Zeit.Geist. Leinwand/Öl 50×70
„Der Zeitgeist unserer Zeit ist das Paradoxon unseres Geistes, unseres Denkens.“ (Netzfund zur Frage: „Was ist der Zeitgeist unserer Zeit“ )
Heißt das, unser Denken akzeptiert Dinge, die unser Geist ablehnt und verhält sich opportun zur Wahrheit? Neuerdings steht ein seltsamer Mensch vor der Tür und verhält sich dort seit Tagen für einige Stunden still, bevor er sich lautlos umdreht und weg geht. Am nächsten Tag steht er wieder da. Und das schon seit Wochen. Der tägliche Anblick dieses Menschen ist zermürbend. Und manchmal denke ich, hat sich sein Gesicht verändert, ist in die Augen, die so teilnahmslos wirken, etwas sonderbares eingezogen; hängen die Mundwinkel mürrisch herab; trägt er eine Zornesfalte?
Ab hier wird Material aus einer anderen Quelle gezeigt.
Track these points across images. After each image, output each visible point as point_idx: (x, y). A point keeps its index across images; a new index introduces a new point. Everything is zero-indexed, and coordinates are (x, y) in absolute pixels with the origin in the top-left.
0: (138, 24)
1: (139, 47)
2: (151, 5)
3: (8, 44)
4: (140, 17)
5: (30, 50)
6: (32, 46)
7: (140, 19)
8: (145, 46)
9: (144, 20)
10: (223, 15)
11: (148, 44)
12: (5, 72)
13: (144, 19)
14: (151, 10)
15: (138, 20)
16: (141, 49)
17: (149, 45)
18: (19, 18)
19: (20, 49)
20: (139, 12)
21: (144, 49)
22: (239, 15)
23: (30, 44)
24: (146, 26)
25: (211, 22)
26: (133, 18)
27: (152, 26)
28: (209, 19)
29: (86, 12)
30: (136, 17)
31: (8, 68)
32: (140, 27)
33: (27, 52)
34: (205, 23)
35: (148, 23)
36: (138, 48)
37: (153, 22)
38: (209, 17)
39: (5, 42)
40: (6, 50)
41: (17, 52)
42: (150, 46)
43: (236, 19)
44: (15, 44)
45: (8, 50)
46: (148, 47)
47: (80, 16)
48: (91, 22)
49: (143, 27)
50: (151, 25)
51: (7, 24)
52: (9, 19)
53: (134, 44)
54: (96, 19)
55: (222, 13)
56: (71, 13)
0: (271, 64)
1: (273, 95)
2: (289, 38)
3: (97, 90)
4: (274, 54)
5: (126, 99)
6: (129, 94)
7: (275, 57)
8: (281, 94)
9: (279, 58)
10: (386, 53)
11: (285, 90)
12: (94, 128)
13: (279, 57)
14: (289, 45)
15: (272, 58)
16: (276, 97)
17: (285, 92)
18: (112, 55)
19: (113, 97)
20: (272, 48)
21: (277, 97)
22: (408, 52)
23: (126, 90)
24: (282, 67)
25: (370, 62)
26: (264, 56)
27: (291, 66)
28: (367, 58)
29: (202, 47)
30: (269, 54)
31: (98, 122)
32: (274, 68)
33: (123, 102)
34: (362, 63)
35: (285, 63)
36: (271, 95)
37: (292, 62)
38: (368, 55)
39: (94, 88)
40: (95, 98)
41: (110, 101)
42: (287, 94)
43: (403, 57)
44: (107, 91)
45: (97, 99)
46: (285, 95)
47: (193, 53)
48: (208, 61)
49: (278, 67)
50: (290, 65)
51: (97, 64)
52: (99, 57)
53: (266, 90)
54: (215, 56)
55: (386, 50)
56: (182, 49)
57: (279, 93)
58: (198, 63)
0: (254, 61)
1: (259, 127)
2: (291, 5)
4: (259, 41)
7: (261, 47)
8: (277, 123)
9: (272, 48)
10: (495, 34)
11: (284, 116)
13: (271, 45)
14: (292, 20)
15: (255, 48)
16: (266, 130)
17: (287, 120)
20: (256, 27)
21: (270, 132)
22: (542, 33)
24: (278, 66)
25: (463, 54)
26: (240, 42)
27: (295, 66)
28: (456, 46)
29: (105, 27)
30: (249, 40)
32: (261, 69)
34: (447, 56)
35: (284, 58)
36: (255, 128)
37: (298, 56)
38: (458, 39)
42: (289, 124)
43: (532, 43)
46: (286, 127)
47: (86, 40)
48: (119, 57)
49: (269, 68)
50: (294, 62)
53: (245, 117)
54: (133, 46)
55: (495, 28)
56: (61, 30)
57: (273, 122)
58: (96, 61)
Nach etwa einem Monat bemerke ich eine neue Jacke; sie scheint an einer Seite ausgebeult zu sein. Der Zeitgeist flüstert: „Es ist ein Mensch, der dir nahestehen sollte; wer weiß, wieviel Leid er erfahren musste und nur du kannst ihm helfen.“ Ich bin beschämt, denke aber, dass ich mich bedroht fühle angesichts der täglichen stummen Aufwartung. Und wie ist das mit dem „Nahestehen“ gemeint, hier rebelliert mein Geist, mein Denken schweigt. „Lade ihn doch ein in dein gemütliches Zuhause“, insistiert der Zeitgeist, “ vertreibt euch gemeinsam die Zeit. „- „Nein“, sagt mir mein Geist, „Ich will das nicht! Was soll ich mit so einem unheimlichen Gast?“ Monatelang erscheint der Fremde, der mir immer fremder wird. Inzwischen wird er auf der Straße oder direkt vor meinem Haus freundlich, fast vertraulich von den Nachbarn gegrüßt – und ich ernte missbilligende Blicke. Der Zeitgeist, denke ich, schlägt deutlich gegen mich aus. Das scheint dem Ungebetenen Kraft zu verleihen. Neuerdings trägt er gut sichtbar Waffen: ein Springmesser zum Schälen geschenkter Äpfel, eine Schreckschusspistole, wahrscheinlich, um … – sollte ich auf den Gedanken kommen, ihn gewaltsam zu vertreiben. Der Zeitgeist rät: lege täglich einen Apfel vor die Tür.